One thing IdeaWork specializes in is microsites, discrete entities that can compliment existing web activity. “The shelf life of a microsite is much lower,” Schwartz says. “It’s not designed to be there forever. It’s designed to be there for an event or a specific purpose. So, the expectations are higher in a microsite. You have less time to capture something and get your message across.” The pressure generally builds up around a microsite, because there’s a need to showcase how special the event, be it an anniversary or a sale, is. “When you have a big flagship site that does a lot of e-commerce, you have a lot of processes. We can try out little modules, we can try out balancing traffic or testing messages. We have more flexibility. Because a microsite’s shelf life is not as long, you have to be right the first time.”

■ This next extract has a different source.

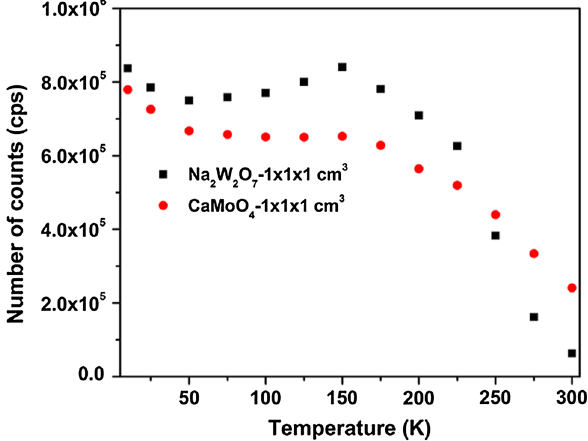
Fig. 7 LuminescencelightyieldscomparisonofNWOandCMOcrys- tal at different temperatures, using a 280-nm-wavelength LED excita- tion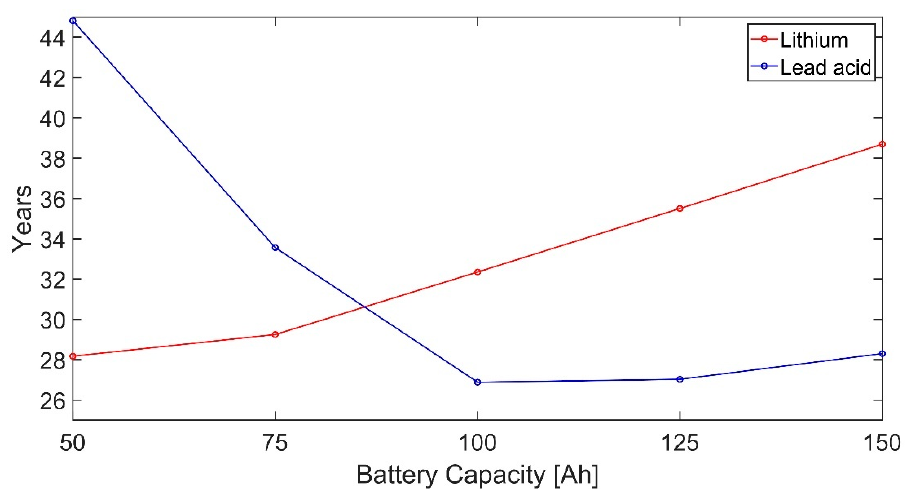
Figure 7. Behavior of the payback period of the lithium and lead-acid batteries according to different capacities.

Having worked with a variety of companies, large and small, the one thing Schwartz has seen happen over and over again is for companies to look at his work and see it as something they could do themselves. It’s a familiar position for creatives, for people outside of their industry to assume that they could come up with ideas as easily as the professionals. “Scrimping on getting it right, you’re being pennywise and pound foolish,” says Schwartz.

Is it possible that an unknown road could lead a company straight ahead, towards the right path? Sure, anything’s possible. But the time it takes, and the chances that you’ll just be led on a full circle are high. There’s every reason to believe that you are best focusing on what you’re best at while letting Schwartz focus on what he does. “It’s just a bad use of your time,” he says with a laugh. “Unless it’s your job.”